The "xx"s in this table are just a #define of 65 (i.e. outside the valid range of Base64) but they provide an interesting visual representation of the 6-bits that each Base64 character can occupy within the 8-bit byte.

I was unable to remove all of the conditionals from the inner loop of the decode side and keep the "skip over invalid characters" requirement.

This "skip over invalid characters" stage (where characters are accumulated until 4 valid characters are found) is handled by the following loop (which immediately preceeds the previous "store the 6 bits from each of the 4 characters as 3 bytes" code):

//
// Accumulate 4 valid characters (ignore everything else)
//
unsigned char accumulated[BASE64_UNIT_SIZE];
size_t accumulateIndex = 0;
while (i < length)
{
    unsigned char decode = base64DecodeLookup[inputBuffer[i++]];
    if (decode != xx)
    {
        accumulated[accumulateIndex] = decode;
        accumulateIndex++;
        
        if (accumulateIndex == BASE64_UNIT_SIZE)
        {
            break;
        }
    }
}

This is the only part which makes the decode stage sub-optimal. If you had Base64 input data with no newlines and no other characters requiring skipping, I think you could remove this section entirely so that the inner loop of the decode function could be vectorizable.

Conclusion

Download the NSData+Base64 class and header (4kB).

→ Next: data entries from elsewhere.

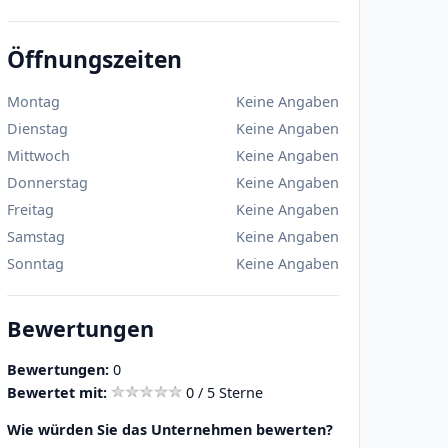
Öffnungszeiten
Montag
Keine Angaben
Dienstag
Keine Angaben
Mittwoch
Keine Angaben
Donnerstag
Keine Angaben
Freitag
Keine Angaben
Samstag
Keine Angaben
Sonntag
Keine Angaben
Bewertungen
Bewertungen:
0
Bewertet mit:
0 / 5 Sterne
Wie würden Sie das Unternehmen bewerten?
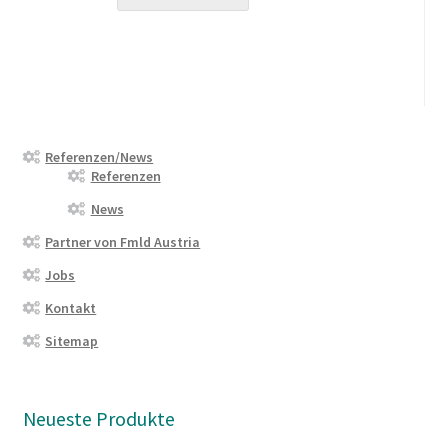
Referenzen/News
Referenzen
News
Partner von Fmld Austria
Jobs
Kontakt
Sitemap
Neueste Produkte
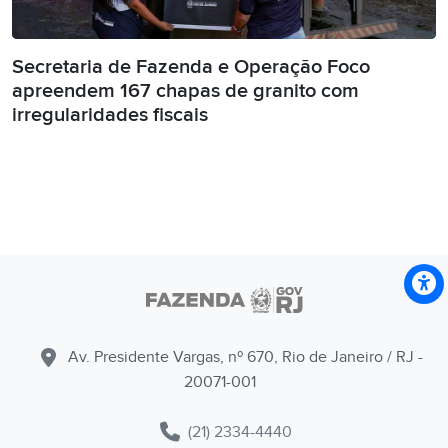
Secretaria de Fazenda e Operação Foco
apreendem 167 chapas de granito com
irregularidades fiscais
Av. Presidente Vargas, nº 670, Rio de Janeiro / RJ -
20071-001
(21) 2334-4440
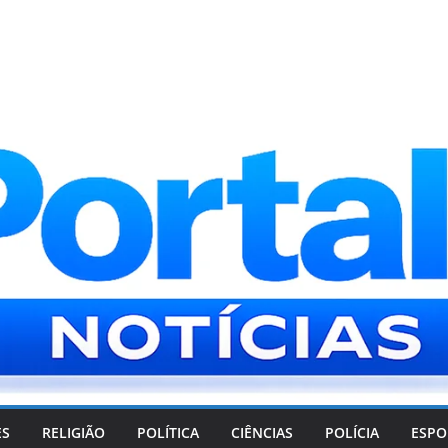
ES
RELIGIÃO
POLÍTICA
CIÊNCIAS
POLÍCIA
ESPO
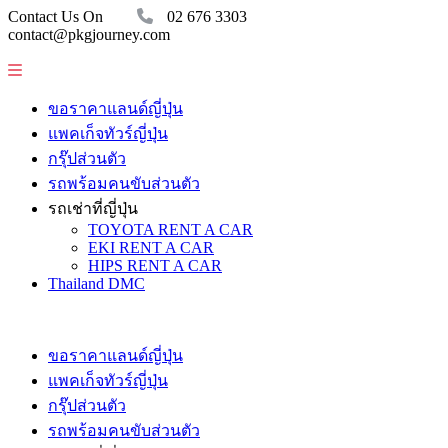
Contact Us On
02 676 3303
contact@pkgjourney.com
ขอราคาแลนด์ญี่ปุ่น
แพคเก็จทัวร์ญี่ปุ่น
กรุ๊ปส่วนตัว
รถพร้อมคนขับส่วนตัว
รถเช่าที่ญี่ปุ่น
TOYOTA RENT A CAR
EKI RENT A CAR
HIPS RENT A CAR
Thailand DMC
ขอราคาแลนด์ญี่ปุ่น
แพคเก็จทัวร์ญี่ปุ่น
กรุ๊ปส่วนตัว
รถพร้อมคนขับส่วนตัว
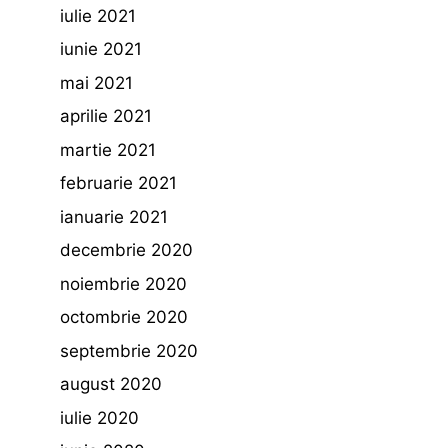
iulie 2021
iunie 2021
mai 2021
aprilie 2021
martie 2021
februarie 2021
ianuarie 2021
decembrie 2020
noiembrie 2020
octombrie 2020
septembrie 2020
august 2020
iulie 2020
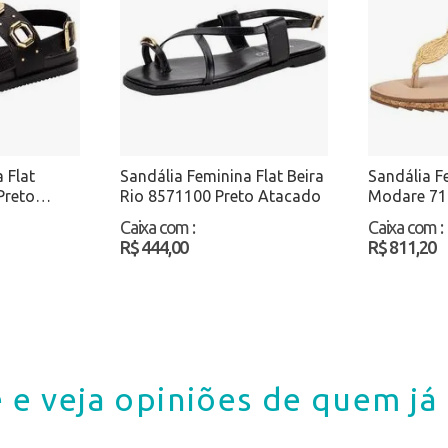
 Flat
Sandália Feminina Flat Beira
Sandália F
Preto
Rio 8571100 Preto Atacado
Modare 71
Atacado
Caixa com
:
Caixa com
:
R$ 444,00
R$ 811,20
 e veja opiniões de quem j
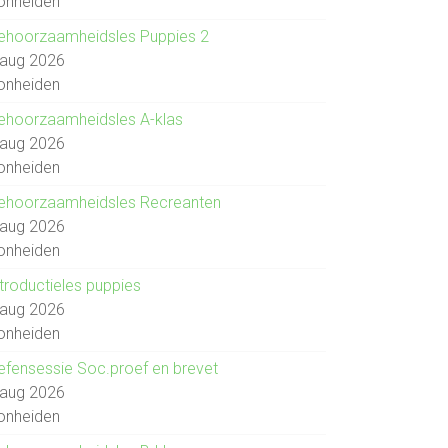
onheiden
ehoorzaamheidsles Puppies 2
 aug 2026
onheiden
ehoorzaamheidsles A-klas
 aug 2026
onheiden
ehoorzaamheidsles Recreanten
 aug 2026
onheiden
ntroductieles puppies
 aug 2026
onheiden
efensessie Soc.proef en brevet
 aug 2026
onheiden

In this post, I've shown you how to use the default command-line and library options for Base64 handling on Mac OS X. I've also shown you the approach I use for Base64 encoding and decoding on the iPhone.

The libcrypto libraries (when available) are not as tight and simple as custom code for the task but do have the advantage that the pipeline for feeding data into them is more configurable.

I'm certainly not the only one to present C libraries for Base64 encoding that will work on the iPhone but the approach I've used should be efficient (especially the internal implementations in the C-functions) and it should drop into a Cocoa project on the iPhone very easily.